The one-child policy was not designed to enhance Chinese women’s social status or slow down environmental degradation; it didn’t envisage forced abortion or trafficking in infants. For Johnson, the repercussions of the policy – the first two especially – matter less than the feelings of her own adopted Chinese daughter: the book explains that her birth parents weren’t to blame for parting with her; it was forced on them by an inhumane policy. She might have been killed, or stolen, but instead she was left on the streets of a big city. Her birth parents must have hoped that whoever found her would take her to a state-owned children’s home, where she would be offered a better life. Instead she was ‘monetised’ on the international adoption market. But in the end she did find a better life, even if it was far from home. To Chinese policy-makers, adoption overseas was clearly the lesser evil.
Tragedies and abuses, some of them heart-breaking, don’t obscure the fact that in China we had, and have, too many people. Throughout the 35 years of the one-child policy, China’s population continued to grow, from roughly 1 billion in 1980 to 1.4 billion today, and life expectancy with it. Fong believes that the one-child policy was unnecessary, because persuasion was working. Persuasion might have been effective with the educated classes in the cities, but not with rural families. After the advent of the policy, people thought twice before breaking the law, even though tradition still trumps the new two-child policy in parts of rural China.
The sociologist Wang Feng argues that if we don’t keep population growth at a certain level, our demographic advantage will wane, leaving us with an ageing society and dire consequences for our economy.
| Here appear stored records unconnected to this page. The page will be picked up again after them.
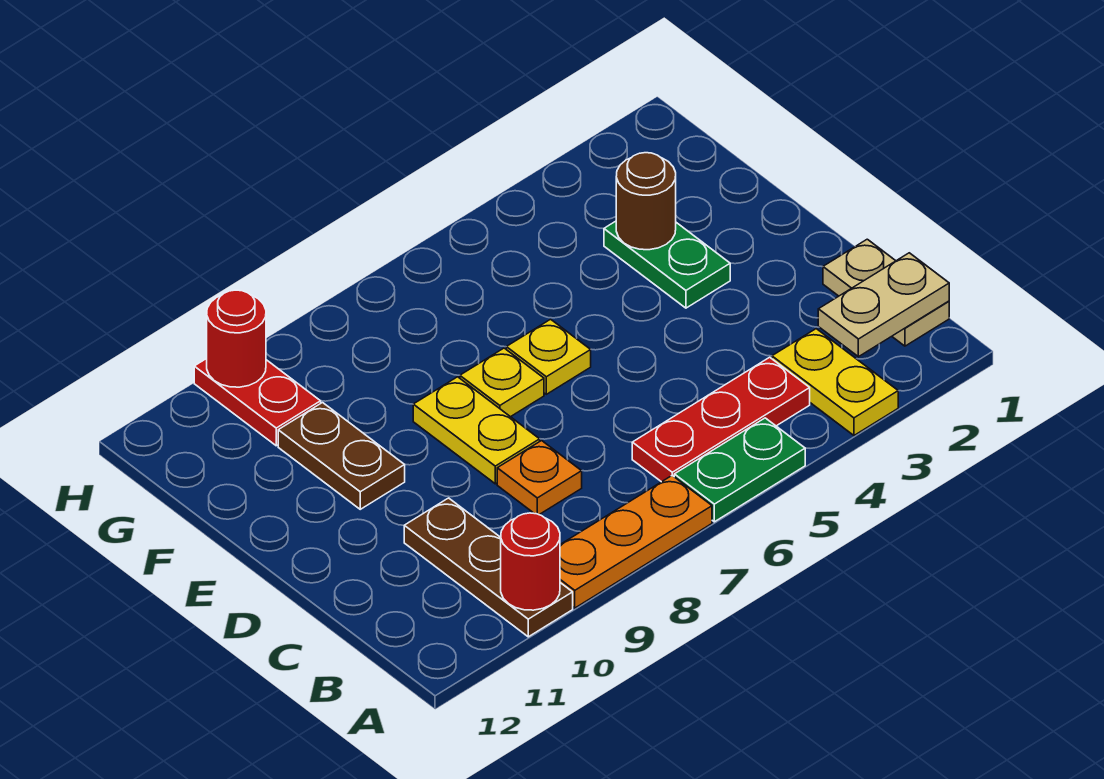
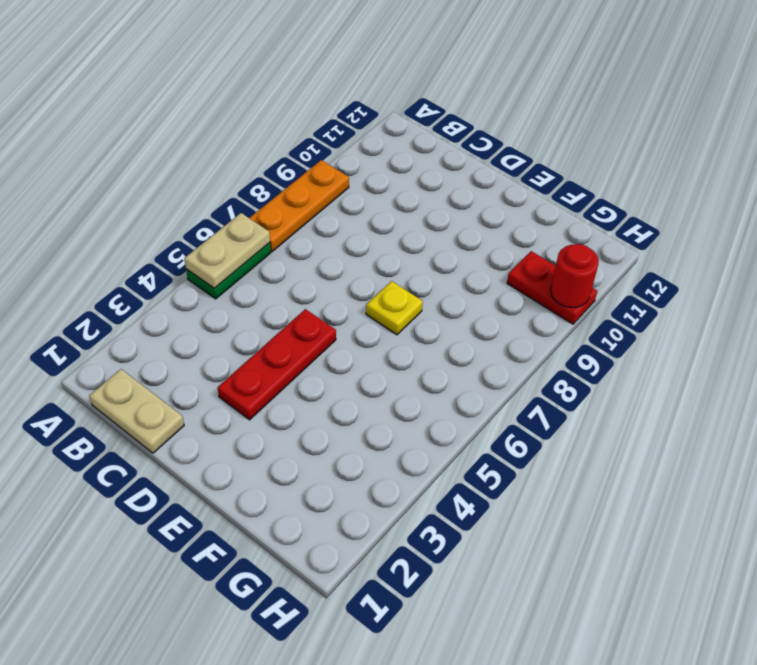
tan plate A5:A6 level 2 -> tan plate B1:B2 level 2
red plate D3:D5 level 1 -> red plate B4:B6 level 1
none -> yellow plate A3:B3 level 1
none -> brown plate A10:C10 level 1
none -> orange plate C8 level 1

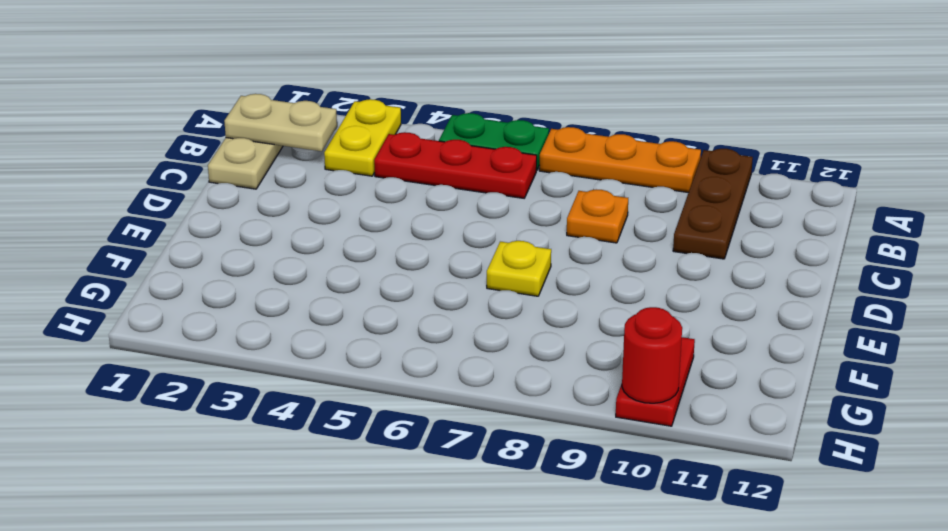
none -> yellow plate D8:E8 level 1
none -> green plate E3:F3 level 1
none -> yellow plate E6 level 1

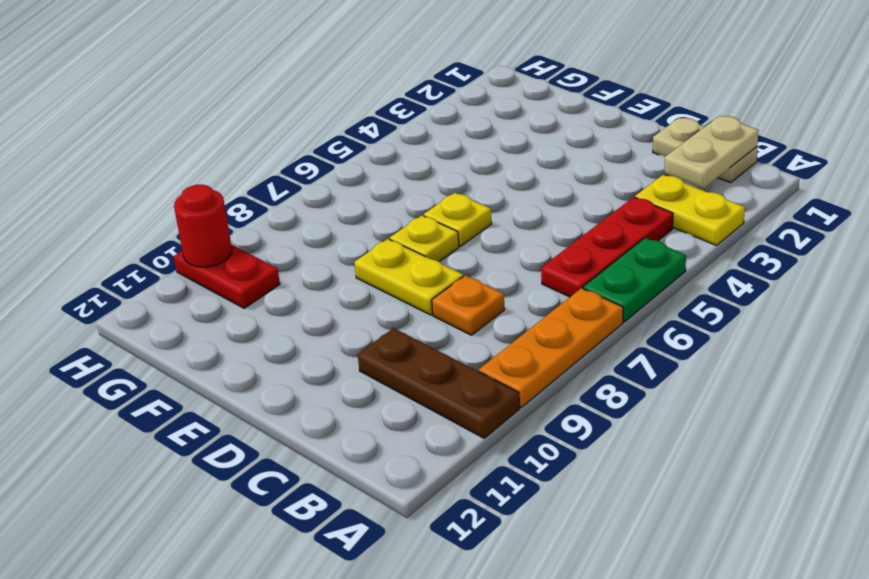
none -> green plate E3:F3 level 1
none -> brown plate E10:F10 level 1
none -> red round brick A10 level 2

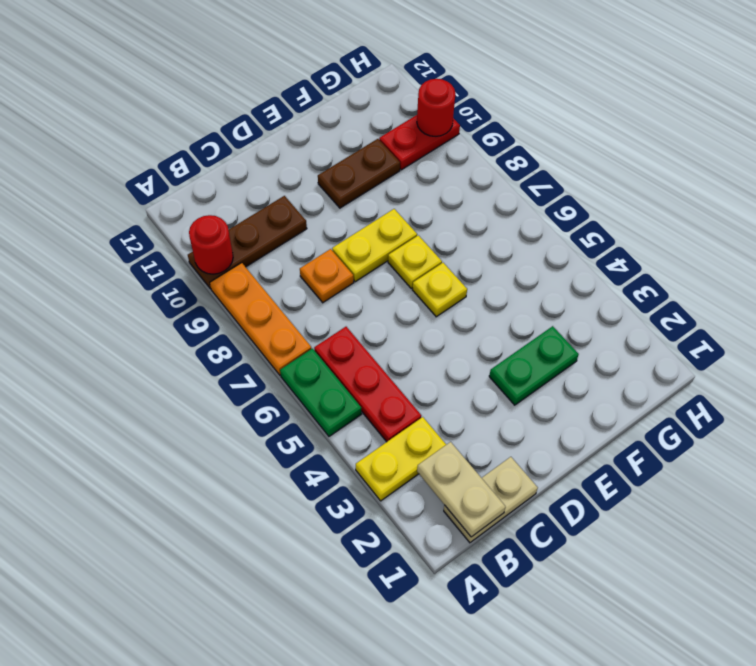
none -> brown round brick F3 level 2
Fong, formerly a star reporter for the Wall Street Journal, worries that China will run out of cheap labour in the near future and lose its competitive edge. I am not an economist, and so I can’t help wondering why it’s a good thing to exploit cheap labour, turn ourselves into a vast manufacturing hub for the world market, and destroy our own environment. Earlier this year ChemChina acquired the Swiss agriculture giant Syngenta for $42.2 billion dollars, the largest ever foreign acquisition by a Chinese company. The deal was barely mentioned in the mainland media; perhaps our leaders don’t want people to dwell on its implications: that China may not be able to feed its population for much longer without external help. If we had allowed our population to grow like India’s, we would be consuming far more of the planet’s grain and livestock than we are already (the Economist likes to remind us that, with our population at its current size, we eat half the world’s pigs). After high levels of melamine were discovered in powdered milk in 2008, mainland mothers descended on Hong Kong and emptied the shelves, leaving Hong Kong mothers with nothing: it was a small illustration of what two or three billion Chinese could do to the Earth’s resources.